Torino Bologna tra tanto blasone e con qualche dubbio di formazione

di Gionni Forlenza

di Redazione TuttoBolognaWeb, @TuttoBolognaWeb

Torino Bologna è una partita dal sapore sempre particolare. Il Grande Torino annientato dalla sciagura di Superga il 4 maggio 1949, continua nel suo cammino più o meno costante a segnare la storia nel nostro massimo campionato di calcio. 75 campionati di serie A dall’introduzione del girone unico nel 1929 e interrotto solo per la guerra tra il 43 e il 46. E’ l’ottava squadra italiana ad aver disputato più campionati di serie A. Il Bologna segue a ruota lo stesso blasone granata, con 72 campionati di serie A e nona squadra italiana ad aver disputato più campionati in A. Fino al campionato 1981-82 il Bologna assieme all’Inter e alla Juventus, erano le uniche 3 squadre italiane a non essere mai retrocesse in serie B. Tra il periodo interbellico e la seconda guerra mondiale, Bologna e Torino sono state le uniche 2 squadre a contrastare il dominio delle 2 milanesi e della Juventus: 7 scudetti e mezzo a testa, fanno di queste 2 squadre, un autentico blasone, un orgoglio non solo campanilistico.
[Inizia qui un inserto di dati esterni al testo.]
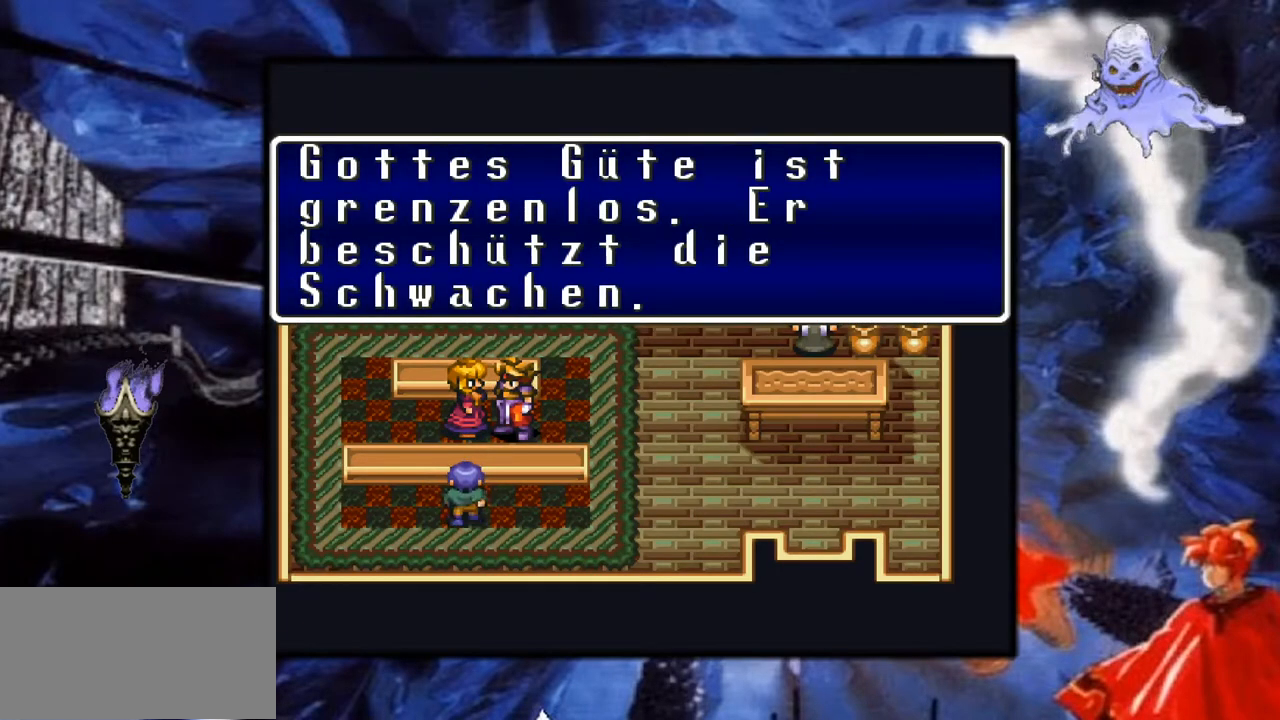
{"buttons": [], "events": []}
Non mi nascondo dietro ad un dito nell’affermare che il Toro, è la mia seconda squadra. 7 scudetti e mezzo perché uno scudetto è praticamente condiviso, essendo stato revocato al Torino causa primo grave illecito nel calcio nel 1927. Il Bologna che giunse secondo aveva diritto all’assegnazione dello scudetto. La Federazione era d’accordo ma l’allora presidente federale Arpinati scelse di revocarlo in quanto bolognese doc: la critica avrebbe poi potuto montare un caso come titolo di favore. Preferì nel dubbio a non assegnarlo. Stasera Sinisa ritrova il suo Torino e il suo Belotti, esploso proprio con il mister serbo nella stagione 2015-16. Per Lyanco, Edera e Soriano sarà una partita dal sapore particolare. A centrocampo giocherà Dzemaili o Poli? Le prove tattiche della settimana, fanno intuire che partirà dall’inizio Dzemaili, il capitano ritrovato. Poli però a partita in corso farà sicuramente comodo. Pulgar sarà l’altro centrale di centrocampo. La linea a 3 dietro all’unica punta Palacio o Destro col primo favorito, sarà composta da Orsolini, Soriano e Sansone. Dietro, linea a 4 confermata con Mbaye, Danilo, Lyanco, Dijks. Sinisa però sta valutando anche qualche accorgimento tattico per ridurre ai minimi termini Belotti e per contrastare al meglio la fisicità dei granata. Ecco quindi che qualche sorpresa di formazione, potrebbe starci. Il Torino imbattibile fuori casa, in casa a tratti risulta vulnerabile avendo ceduto l’intera posta in 4 occasioni. Non produce tantissime occasioni da reti ma concretizza tanto e incassano pochi gol. Sarebbe già buono tornare da Torino con un bel puntaccio. Magari proprio come in quel Torino Bologna del 6 aprile 2002 sempre di sabato sera. Meglio a questo giro, senza il giallo del labiale di Galante a Delli Carri, “fagli fare gol”, dove poi dal successivo corner, nacque il gol del pareggio di Julio Cruz dove in effetti, proprio Delli Carri, intervenne goffamente sul Giardinero. Ecco, firmerei proprio un bel 1-1.